*** Opening MATERIAL PROVIDED ***

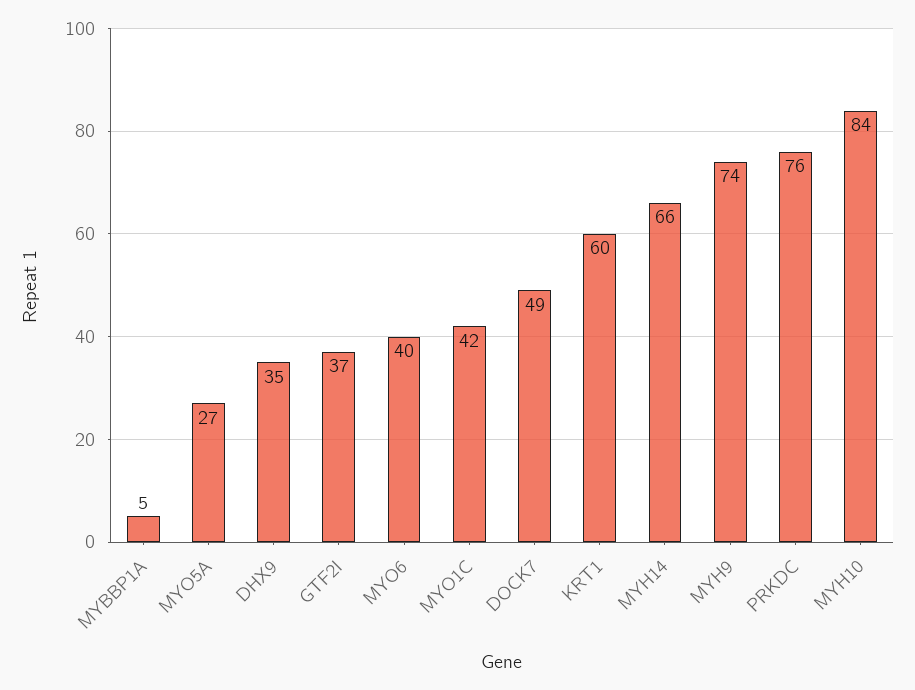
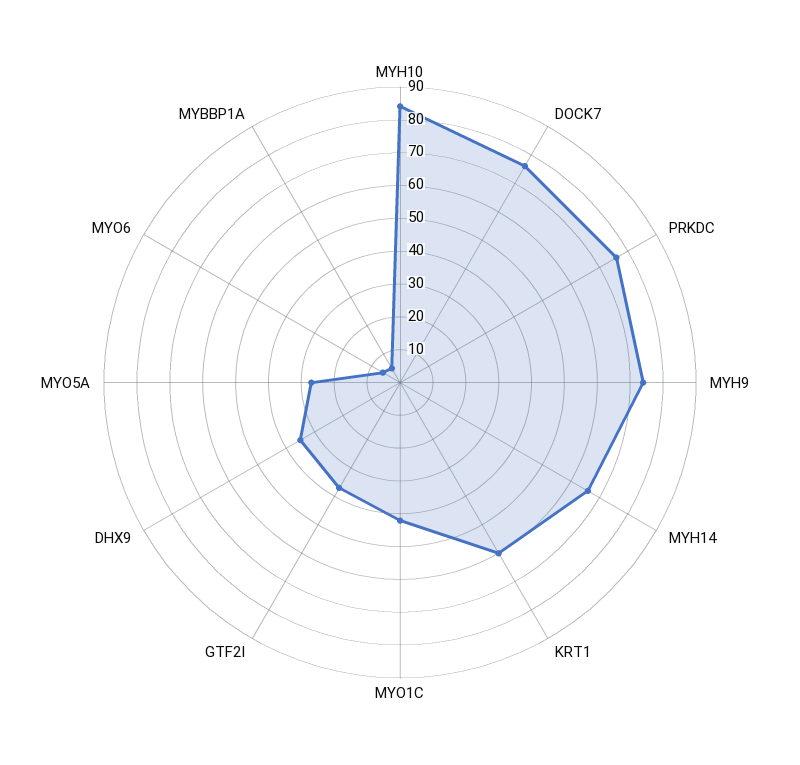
MYO6: 40 -> 5
DOCK7: 49 -> 75

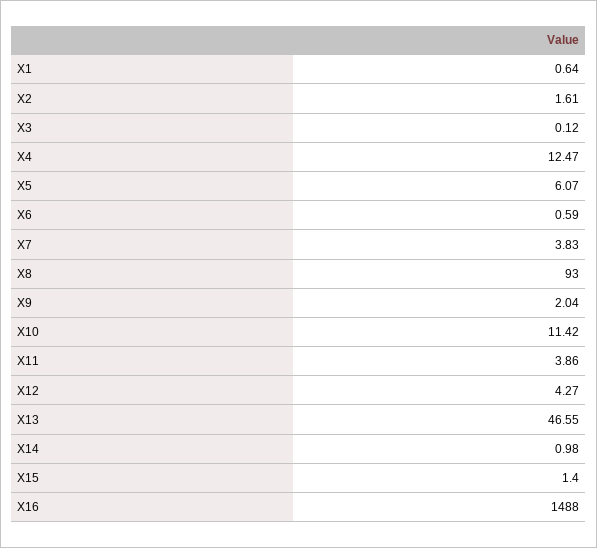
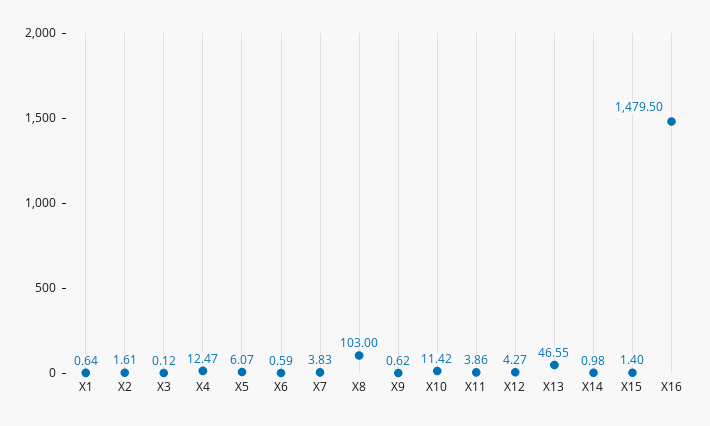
X8: 93 -> 103
X9: 2.04 -> 0.62
X16: 1488 -> 1479.5

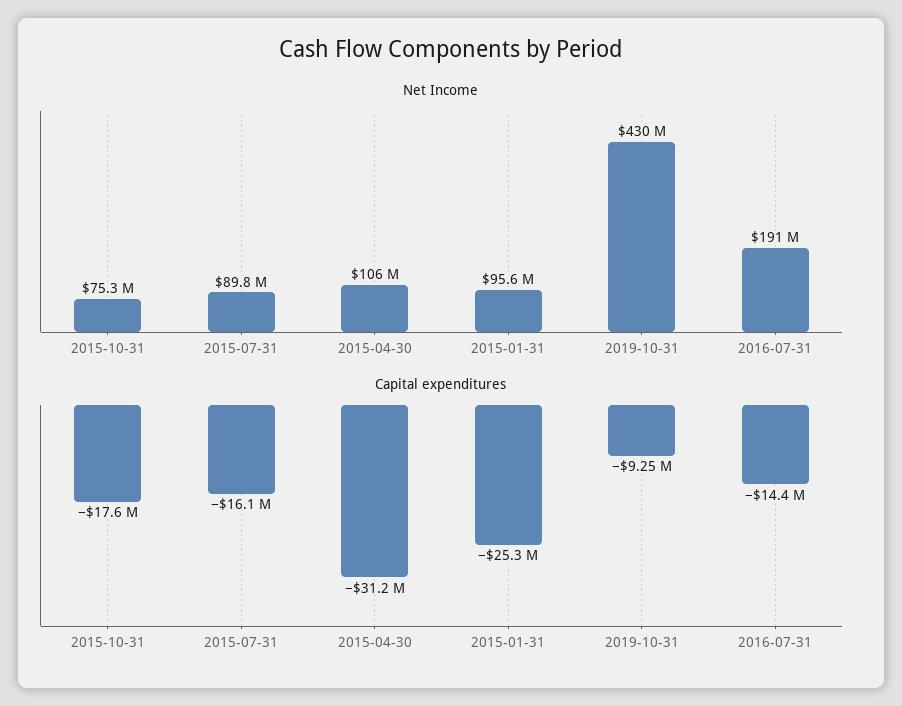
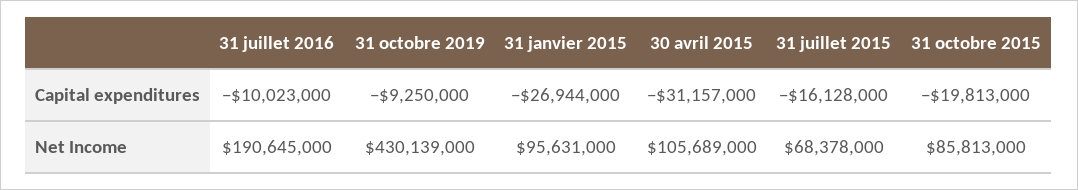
Net Income, 2015-10-31: 75300000 -> 85813000
Net Income, 2015-07-31: 89800000 -> 68378000
Capital expenditures, 2015-10-31: -17600000 -> -19813000
Capital expenditures, 2015-01-31: -25300000 -> -26944000
Capital expenditures, 2016-07-31: -14400000 -> -10023000

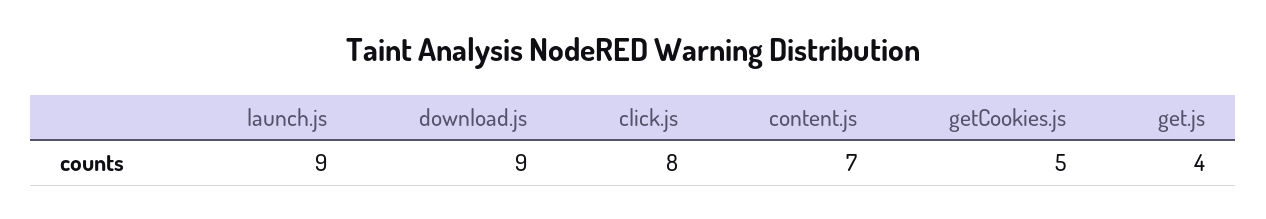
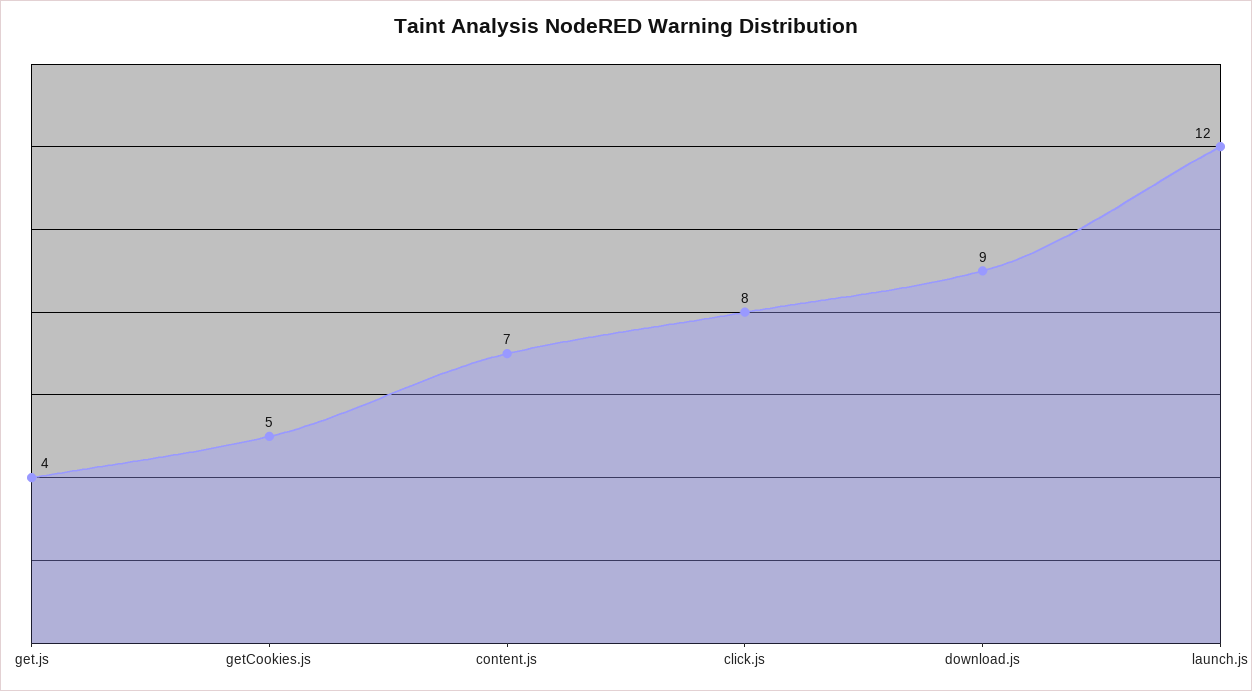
launch.js: 9 -> 12

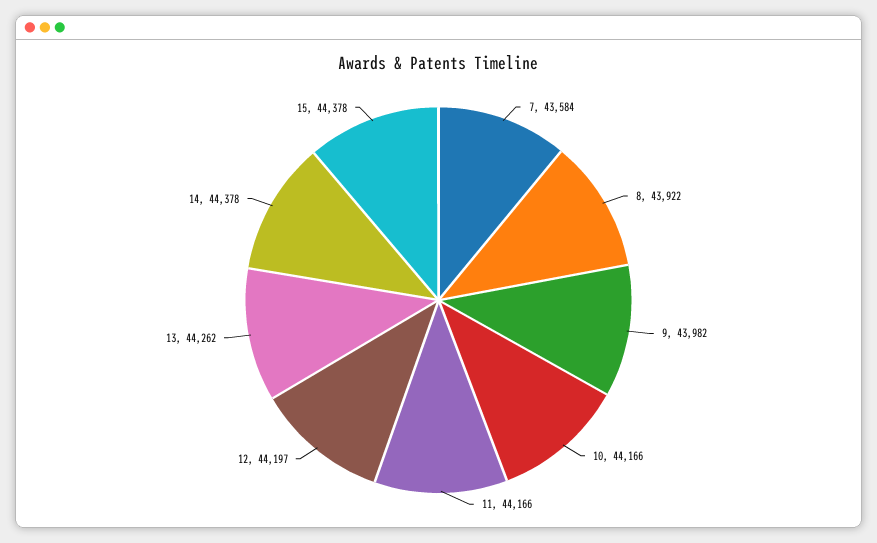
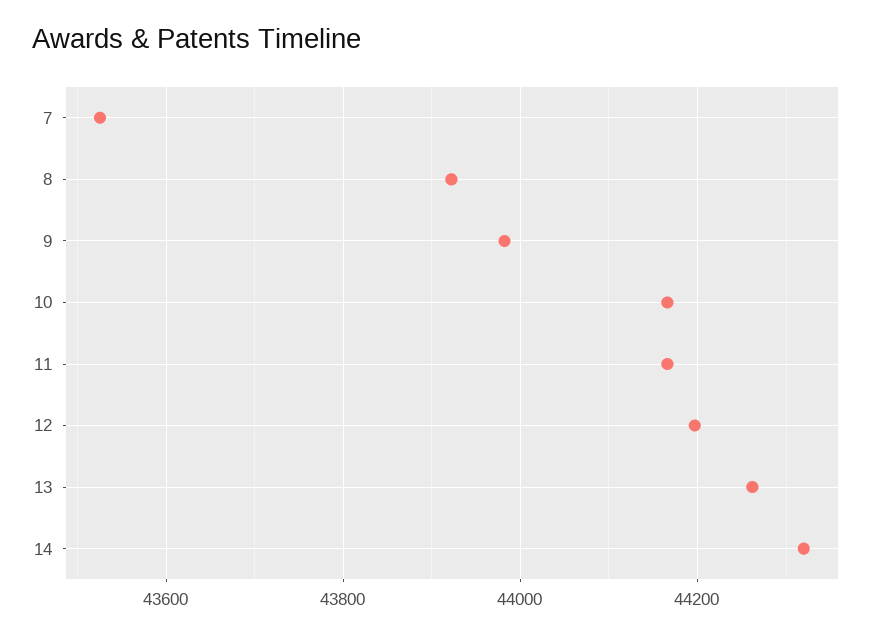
7: 43584 -> 43520
14: 44378 -> 44320
15: 44378 -> none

*** Closing MATERIAL PROVIDED ***

EXERCISE DESCRIPTION: Search the entries for the string "Income" and return each line where it turns up.

SOLUTION TO THIS TASK:
Net Income, 2015-10-31: 75300000 -> 85813000
Net Income, 2015-07-31: 89800000 -> 68378000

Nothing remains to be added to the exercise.